How to use method of moment to find Pareto distribution estimator?

Question

I have $f_{\alpha, \beta}(y)=\frac{\alpha}{\beta}(\frac{\beta}{y})^{\alpha +1}, y\ge\beta,\ \ \alpha,\beta\gt 0$. Both $\alpha, \beta$ unknown. To find estimators using the method of moment, we equate $E(Y)=\frac{ \alpha\beta}{\alpha-1}=\frac1n\sum y_i$,

$E(Y^2)=(E(Y))^2+Var(Y)=(\frac{ \alpha\beta}{\alpha-1})^2+\frac{\beta^2\alpha}{(\alpha-1)^2(\alpha-2)}=\frac1n\sum y_i^2$

The problem comes because the mean of Pareto is the $E(Y)$ above only when $\alpha \gt 1$, otherwise it's $\infty$. Same problem for the second moment since $Var(Y)$ is not $\infty$ only when $\alpha>2$, but in the question we only assume $\alpha, \beta>0$. I know that method of moments is not restricted to moments, as we can also equate $E_\theta(g_i(Y))=g_i(Y)$, but I don't see a way out.

Answer 1

If I understand your concern, it's that the true $\alpha$ might be less than 1 (or 2). In this case, the logic behind MoM is that the true mean and the empirical mean should be close. However, the true mean would then be infinite yet the empirical mean is always finite. Setting the two to be equal and solving the MoM equations seems destined to yield an inaccurate estimate of $\alpha$. Generally speaking, this is a fair assessment of what will happen when $\alpha$ is too small.
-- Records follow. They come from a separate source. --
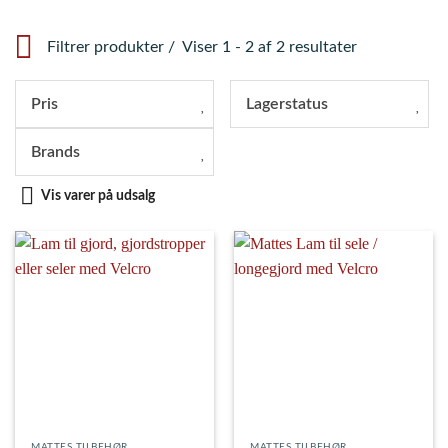
Filtrer produkter
Viser 1 - 2 af 2 resultater
Pris
Lagerstatus
Brands
Vis varer på udsalg
MATTES TILBEHØR
MATTES TILBEHØR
You alluded to the fact that the method of moments does not necessarily require one to use the first two moments. This is simply the standard approach but as you've just noted, it's not always useful. You could instead use the fact that for any $\gamma \ge 0$, we have that $$E(Y^\gamma) = \dfrac {\alpha \beta^\gamma} {\alpha - \gamma} $$ If you suspect that $\alpha$ may be small, you can instead just pick two small values of $\gamma$ and then solve for the corresponding MoM estimates. Doing so should yield a more precise estimator of $\alpha$.